# [Task instructions]
Copy all the records exactly; the complete set is the expected result.

# [Materials provided]
★ ★ ★ ★ ★
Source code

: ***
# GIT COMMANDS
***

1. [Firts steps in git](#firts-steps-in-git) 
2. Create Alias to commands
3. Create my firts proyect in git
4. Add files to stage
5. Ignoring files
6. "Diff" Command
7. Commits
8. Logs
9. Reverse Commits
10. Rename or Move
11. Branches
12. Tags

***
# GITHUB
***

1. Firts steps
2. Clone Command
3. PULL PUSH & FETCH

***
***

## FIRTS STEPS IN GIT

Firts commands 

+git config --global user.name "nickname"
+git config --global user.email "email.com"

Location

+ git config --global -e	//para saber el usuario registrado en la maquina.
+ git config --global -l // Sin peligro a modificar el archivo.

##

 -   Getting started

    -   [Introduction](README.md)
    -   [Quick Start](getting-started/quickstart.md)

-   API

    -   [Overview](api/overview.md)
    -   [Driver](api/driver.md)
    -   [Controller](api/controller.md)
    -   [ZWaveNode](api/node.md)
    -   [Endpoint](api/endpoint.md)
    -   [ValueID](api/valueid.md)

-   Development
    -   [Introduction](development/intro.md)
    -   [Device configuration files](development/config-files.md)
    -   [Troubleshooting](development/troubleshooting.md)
★ ★ ★ ★ ★
# [Solution to this problem]
Source code

: ***
# GIT COMMANDS
***

1. [Firts steps in git](#firts-steps-in-git) 
2. Create Alias to commands
3. Create my firts proyect in git
4. Add files to stage
5. Ignoring files
6. "Diff" Command
7. Commits
8. Logs
9. Reverse Commits
10. Rename or Move
11. Branches
12. Tags

***
# GITHUB
***

1. Firts steps
2. Clone Command
3. PULL PUSH & FETCH

***
***

## FIRTS STEPS IN GIT

Firts commands 

+git config --global user.name "nickname"
+git config --global user.email "email.com"

Location

+ git config --global -e	//para saber el usuario registrado en la maquina.
+ git config --global -l // Sin peligro a modificar el archivo.

##

 -   Getting started

    -   [Introduction](README.md)
    -   [Quick Start](getting-started/quickstart.md)

-   API

    -   [Overview](api/overview.md)
    -   [Driver](api/driver.md)
    -   [Controller](api/controller.md)
    -   [ZWaveNode](api/node.md)
    -   [Endpoint](api/endpoint.md)
    -   [ValueID](api/valueid.md)

-   Development
    -   [Introduction](development/intro.md)
    -   [Device configuration files](development/config-files.md)
    -   [Troubleshooting](development/troubleshooting.md)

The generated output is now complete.